## Tasks to carry out
(a) Please list every restaurant named in the Lomonaco profile.
(b) According to the Lomonaco profile, how many labels are on the Porter House wine list?
(c) Write the next part of the Lomonaco profile, picking up after its final paragraph.

## Document section
Wednesday, June 19, 2019
8 a.m. Morning in Midtown
After decades of success, including his own Food Network series and celebrated stints at legendary New York restaurants Le Cirque, ‘21’ Club and Windows on the World (he was the storied World Trade Center venue's last executive chef), you might think Michael Lomonaco, 64, would be ready to relax.
But between his Wine Spectator Best of Award of Excellence winner Porter House Bar and Grill and his recently opened Hudson Yards Grill, he has no intention of slowing down. “I’m having the time of my life,” he says.
Lomonaco is in both restaurants nearly every day, often bouncing back and forth. It’s a lot to manage but it doesn’t impact his hands-on approach. “It just means the day is longer.”
Today starts at Porter House, Lomonaco’s steak house in Midtown Manhattan’s Time Warner Center. “I love it here,” he says. “We’re a neighborhood restaurant ... we have a real mix of people.”
He arrives dressed in his white chef’s coat (“I’m never not in whites”) shortly after most of the kitchen staff to make sure everything’s off to a smooth start.
10 a.m. Wine Tasting: Chardonnay … for Rib Eye?
As Lomonaco finishes his early check-ins with the kitchen, out in the dining room, wine director Adam Petronzio is preparing for four back-to-back tastings with importers and winemakers, a fairly typical morning.
The goal is to fill any holes on the 715-label list, but also to ensure there’s always a flow of new selections, something that’s particularly important for a restaurant that has been open since 2006, with many loyal regulars. “That’s what keeps the restaurant going,” Petronzio says. “I have to change it up for them, otherwise they’re going to get bored.”
He welcomes his first visitor, Steve Pellegrini from distributor Verity Wine Partners, and they settle into a dining-room table. “All right, so what do we got first?” Petronzio asks.
Pellegrini pulls the bottles from his bag and pours wine No. 1: Alma Fria Campbell Ranch Chardonnay 2015. As he talks winemaking techniques and availability (just 95 cases), Petronzio takes a sip and shares his impressions with a nod—“very Sonoma coast, very classic for the style”—before jotting a brief note.
Though Porter House’s meat-centric menu often calls for bold reds like Napa Cabernet and Bordeaux, Petronzio makes sure a strong collection of white wines is there for guests who want them. “If you come in, you’re a king,” he says. “So if you want to have a great Sonoma Coast Chardonnay with your rib eye, we’re more than happy to find you the best example.”
Lomonaco joins the group a few minutes in. A longtime wine lover and certified sommelier, the chef is particularly engaged, adding thoughtful insights into how the selections could complement certain menu items. “I’ve always felt very strongly attached to wine,” he says. “Wine is an important factor to a meal to me, and I like to be able to convey that to others.”

## Extracted data
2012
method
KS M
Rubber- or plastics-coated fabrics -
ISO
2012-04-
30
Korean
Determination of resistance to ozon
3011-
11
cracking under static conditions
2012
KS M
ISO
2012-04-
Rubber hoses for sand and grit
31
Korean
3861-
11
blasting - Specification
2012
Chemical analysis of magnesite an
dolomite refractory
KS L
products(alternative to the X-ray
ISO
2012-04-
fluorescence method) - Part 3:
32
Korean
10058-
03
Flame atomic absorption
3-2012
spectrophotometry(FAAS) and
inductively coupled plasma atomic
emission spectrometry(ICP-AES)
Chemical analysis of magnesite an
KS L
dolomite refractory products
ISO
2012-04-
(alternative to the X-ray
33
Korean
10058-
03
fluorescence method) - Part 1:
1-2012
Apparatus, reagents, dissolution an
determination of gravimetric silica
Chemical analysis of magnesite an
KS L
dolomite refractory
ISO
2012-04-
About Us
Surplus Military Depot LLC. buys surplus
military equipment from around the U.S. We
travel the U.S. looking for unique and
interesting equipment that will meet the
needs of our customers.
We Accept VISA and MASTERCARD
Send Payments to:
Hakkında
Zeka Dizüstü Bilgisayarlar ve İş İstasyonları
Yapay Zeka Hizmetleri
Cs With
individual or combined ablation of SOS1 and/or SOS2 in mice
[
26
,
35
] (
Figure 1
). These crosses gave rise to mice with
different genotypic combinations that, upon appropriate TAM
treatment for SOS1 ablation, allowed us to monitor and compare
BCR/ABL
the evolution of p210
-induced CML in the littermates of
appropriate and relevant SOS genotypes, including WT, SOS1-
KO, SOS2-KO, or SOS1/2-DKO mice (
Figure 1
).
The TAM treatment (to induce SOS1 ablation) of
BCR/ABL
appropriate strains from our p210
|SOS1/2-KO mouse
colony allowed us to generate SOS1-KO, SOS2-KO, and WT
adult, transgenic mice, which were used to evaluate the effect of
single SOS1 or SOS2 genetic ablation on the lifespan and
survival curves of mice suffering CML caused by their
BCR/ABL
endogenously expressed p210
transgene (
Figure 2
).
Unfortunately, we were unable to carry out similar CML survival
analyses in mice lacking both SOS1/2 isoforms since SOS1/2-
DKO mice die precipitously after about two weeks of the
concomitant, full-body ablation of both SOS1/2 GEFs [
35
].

## Task-by-task outputs
(a) Le Cirque, ‘21’ Club, Windows on the World, Porter House Bar and Grill, Hudson Yards Grill

(b) 715 labels.

(c)
Still, attending these sessions is atypical for the chef, who doesn’t spit when he tastes. “I’m Sicilian; my people stomped on grapes for too long to throw wine away,” he says. It is, however, “counter to [his] work ethic” to drink during the day. Instead, he’ll try a few of the highlights with Petronzio at the back-of-house bar, especially when they’re adding new selections or planning a paired dinner, and he often participates in tastings during pre-shift lineup.
Petronzio follows a similar routine of tasting, discussion and note-jotting for a series of 10-minute meetings that run like clockwork. After the last tasting, Petronzio shifts gears to prepare for lunch service and Lomonaco returns to the kitchen for a quick bite before a get-together to discuss a leak in the floor.
11:15 a.m. Taking Care of Kitchen Business
Lomonaco likes to take part in family meal—the staff's chow-and-chat session—and today’s is chili. “Actually, some of those wines would’ve been great with chili,” he notes.
Lomonaco wears multiple hats, so his morning activities could be anything from tasting daily specials to meeting with his truffle dealer. For today’s mission—strategizing a fix for the floor leak—a group of business partners, contractors and top restaurant staff gathers in the kitchen.
Lomonaco is huddled over the culprit, a cracked tile, with the rest of the team, questioning everything down to the materials of the seal. The scene captures Lomonaco’s beliefs about restaurant ownership, that collaboration is key and you have to be involved at every level. “This is all part of running the business,” he says.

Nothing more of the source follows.